An impulsive decision to paint our basement on the Labor Day Weekend quickly put the ‘Labor’ in Labor Day.
As I fiddled with painting piddly little windows and doorframes, my husband quickly covered the big open spaces, yielding remarkable progress. I noticed a twinge of regret that I didn’t have much to show for my efforts. To my surprise, I even briefly questioned my painting adequacy.
Clients often tell me they need a quick win, or noticeable results, to fully engage or commit to weight loss.
I’d like to remind you of a story about a tortoise and a hare. You know how it goes. A hare brags about how fast he can run. The tortoise, tired of this boasting, challenges the hare to a race. The tortoise wins the race, with all the forest animals cheering loudly in support.
How is it that the much slower tortoise managed to outwit, outlast and outplay his opponent? Allow me to speculate.
- had a clear picture of his desired outcome/goal
- worked hard
- was determined
- was patient
- was confident
- had support
Is it possible you’re looking only at the finish line to measure your success? If you’re noticing only the results on the weigh scale you could be missing out on powerful validation of your efforts.

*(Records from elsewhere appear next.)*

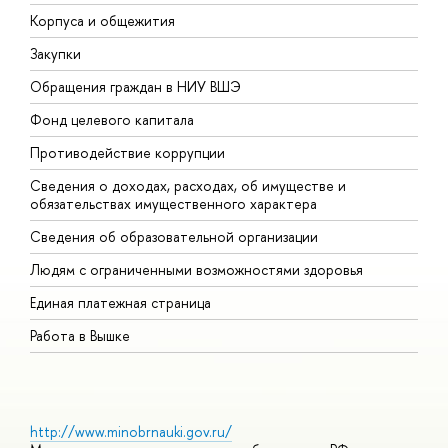
Корпуса и общежития
В
Закупки
П
Обращения граждан в НИУ ВШЭ
А
Фонд целевого капитала
Д
Противодействие коррупции
Ц
Сведения о доходах, расходах, об имуществе и
Б
обязательствах имущественного характера
О
Сведения об образовательной организации
О
Людям с ограниченными возможностями здоровья
Единая платежная страница
Работа в Вышке
http://www.minobrnauki.gov.ru/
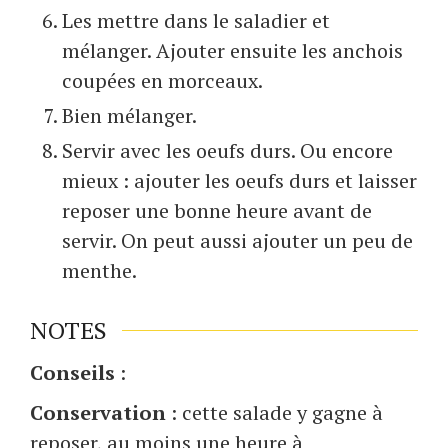
Les mettre dans le saladier et
mélanger. Ajouter ensuite les anchois
coupées en morceaux.
Bien mélanger.
Servir avec les oeufs durs. Ou encore
mieux : ajouter les oeufs durs et laisser
reposer une bonne heure avant de
servir. On peut aussi ajouter un peu de
menthe.
NOTES
Conseils
:
Conservation
: cette salade y gagne à
reposer, au moins une heure à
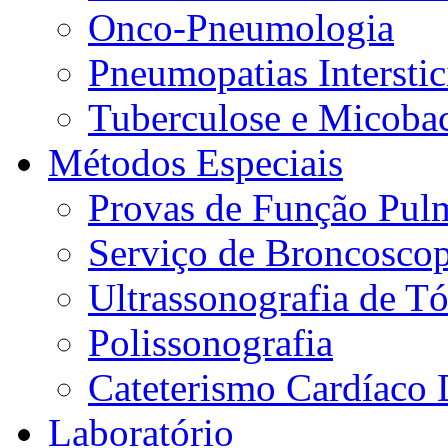
Onco-Pneumologia
Pneumopatias Interstic
Tuberculose e Micobac
Métodos Especiais
Provas de Função Pul
Serviço de Broncoscop
Ultrassonografia de Tó
Polissonografia
Cateterismo Cardíaco 
Laboratório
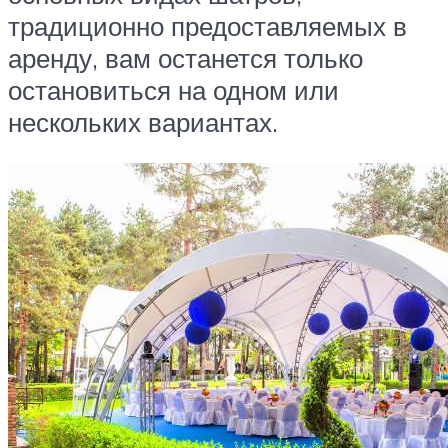
традиционно предоставляемых в
аренду, вам останется только
остановиться на одном или
нескольких вариантах.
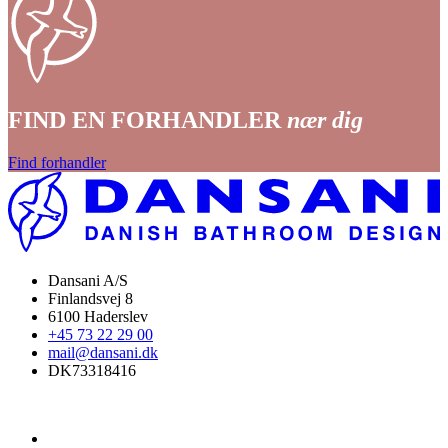
FIND EN FORHANDLER
nær dig
Find forhandler
Dansani A/S
Finlandsvej 8
6100 Haderslev
+45 73 22 29 00
mail@dansani.dk
DK73318416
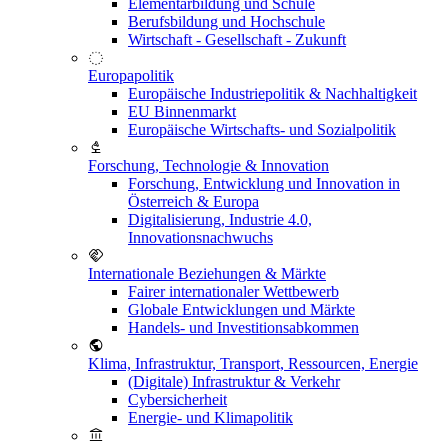
Elementarbildung und Schule
Berufsbildung und Hochschule
Wirtschaft - Gesellschaft - Zukunft
Europapolitik
Europäische Industriepolitik & Nachhaltigkeit
EU Binnenmarkt
Europäische Wirtschafts- und Sozialpolitik
Forschung, Technologie & Innovation
Forschung, Entwicklung und Innovation in
Österreich & Europa
Digitalisierung, Industrie 4.0,
Innovationsnachwuchs
Internationale Beziehungen & Märkte
Fairer internationaler Wettbewerb
Globale Entwicklungen und Märkte
Handels- und Investitionsabkommen
Klima, Infrastruktur, Transport, Ressourcen, Energie
(Digitale) Infrastruktur & Verkehr
Cybersicherheit
Energie- und Klimapolitik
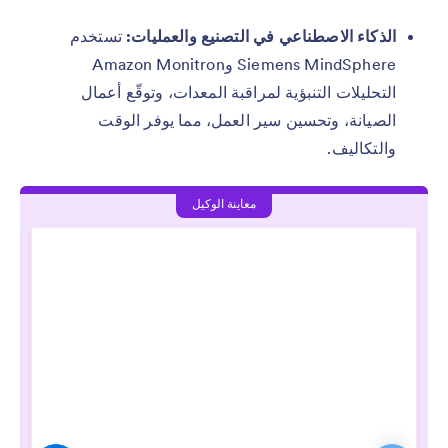
الذكاء الاصطناعي في التصنيع والعمليات:
تستخدم
Siemens MindSphere وAmazon Monitron
التحليلات التنبؤية لمراقبة المعدات، وتوقّع أعمال
الصيانة، وتحسين سير العمل، مما يوفر الوقت
والتكاليف.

There are many measures to consider when you take on any challenge. For example, if you are making changes to your diet and activity level, I recommend you pay attention to some of these other markers of success.
- How do you feel?
- How is your energy?
- Has your digestion improved?
- How do different foods make you feel?
- How is your mood?
- Are you handling stresses differently?
- How have your relationships changed?
- Are you sleeping better?
- How do your clothes fit?
What else are you noticing? Become alert to all the changes inside and outside of you. All improvements, no matter how small, are reasons to hold your head up high – out of your shell. Every change you make has the potential to impact every area of your life. You might be working on your weight, but other aspects of you will also be impacted.

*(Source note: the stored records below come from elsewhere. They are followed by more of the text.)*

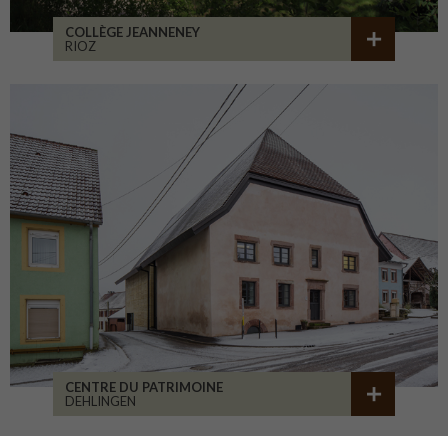
COLLÈGE JEANNENEY
RIOZ
CENTRE DU PATRIMOINE
DEHLINGEN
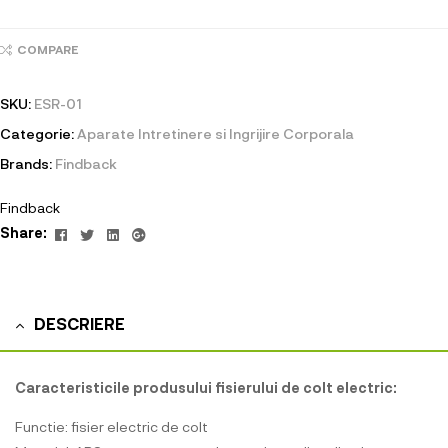
COMPARE
SKU:
ESR-01
Categorie:
Aparate Intretinere si Ingrijire Corporala
Brands:
Findback
Findback
Facebook
Twitter
Linkedin
Google+
Share:
DESCRIERE
Caracteristicile produsului fisierului de colt electric:
Functie: fisier electric de colt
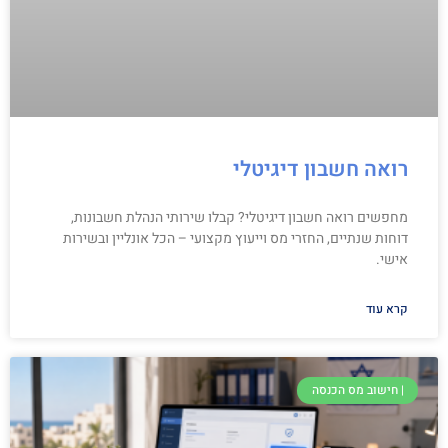
רואה חשבון דיגיטלי
מחפשים רואה חשבון דיגיטלי? קבלו שירותי הנהלת חשבונות,
דוחות שנתיים, החזרי מס וייעוץ מקצועי – הכל אונליין ובשירות
אישי.
קרא עוד
| חישוב מס הכנסה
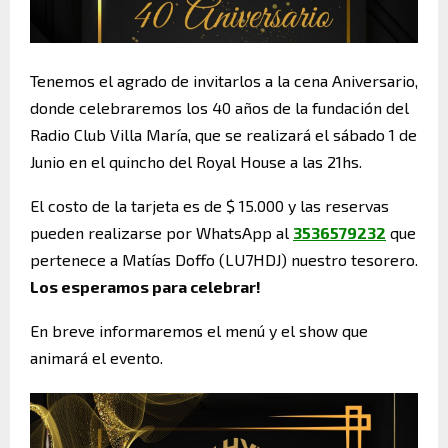
Tenemos el agrado de invitarlos a la cena Aniversario,
donde celebraremos los 40 años de la fundación del
Radio Club Villa María, que se realizará el sábado 1 de
Junio en el quincho del Royal House a las 21hs.
El costo de la tarjeta es de $ 15.000 y las reservas
pueden realizarse por WhatsApp al
3536579232
que
pertenece a Matías Doffo (LU7HDJ) nuestro tesorero.
Los esperamos para celebrar!
En breve informaremos el menú y el show que
animará el evento.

Clients find that when they divert their attention from their weight (results/finish line) to the process of losing weight and becoming healthier, the weight tends to come off more easily. Not rapidly, but easily. The slower the loss, the more sustainable it is. Those of you who have done it, know that maintaining the weight loss is the toughest part. It’s also the part that matters most.
The morals of this story
1. Develop attributes of the tortoise, including a tough shell and the courage to stick your neck out, as you tackle any new goal.

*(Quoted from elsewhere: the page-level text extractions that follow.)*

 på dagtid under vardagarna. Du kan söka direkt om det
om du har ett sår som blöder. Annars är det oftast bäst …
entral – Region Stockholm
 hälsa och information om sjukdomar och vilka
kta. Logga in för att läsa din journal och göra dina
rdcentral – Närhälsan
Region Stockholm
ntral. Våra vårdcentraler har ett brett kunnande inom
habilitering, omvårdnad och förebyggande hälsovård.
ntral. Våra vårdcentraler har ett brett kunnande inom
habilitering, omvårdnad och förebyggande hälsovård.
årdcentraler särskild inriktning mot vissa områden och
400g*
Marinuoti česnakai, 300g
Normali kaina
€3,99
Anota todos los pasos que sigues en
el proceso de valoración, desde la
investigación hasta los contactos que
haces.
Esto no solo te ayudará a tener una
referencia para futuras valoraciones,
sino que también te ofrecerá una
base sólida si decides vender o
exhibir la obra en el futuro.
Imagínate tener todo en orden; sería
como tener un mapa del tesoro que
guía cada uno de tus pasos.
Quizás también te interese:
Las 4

2. Check your beliefs. Perceived liabilities aren’t necessarily so, e.g., short legs, heavy shell.
3. Focus on your strengths. If you don’t know what they are, ask a friend.
4. Don’t compare yourself to others. There is no good to come of it.
5. Don’t underestimate the value of small steps, because slow and steady wins the race.
As for painting, I’ve learned it’s effective to match strengths to roles. The painter with the biggest flippers is built for large, sweeping movements, versus tight corners. The details are best left to the one who most likes that sort of thing. And just like weight loss, painting always takes longer than you think it will.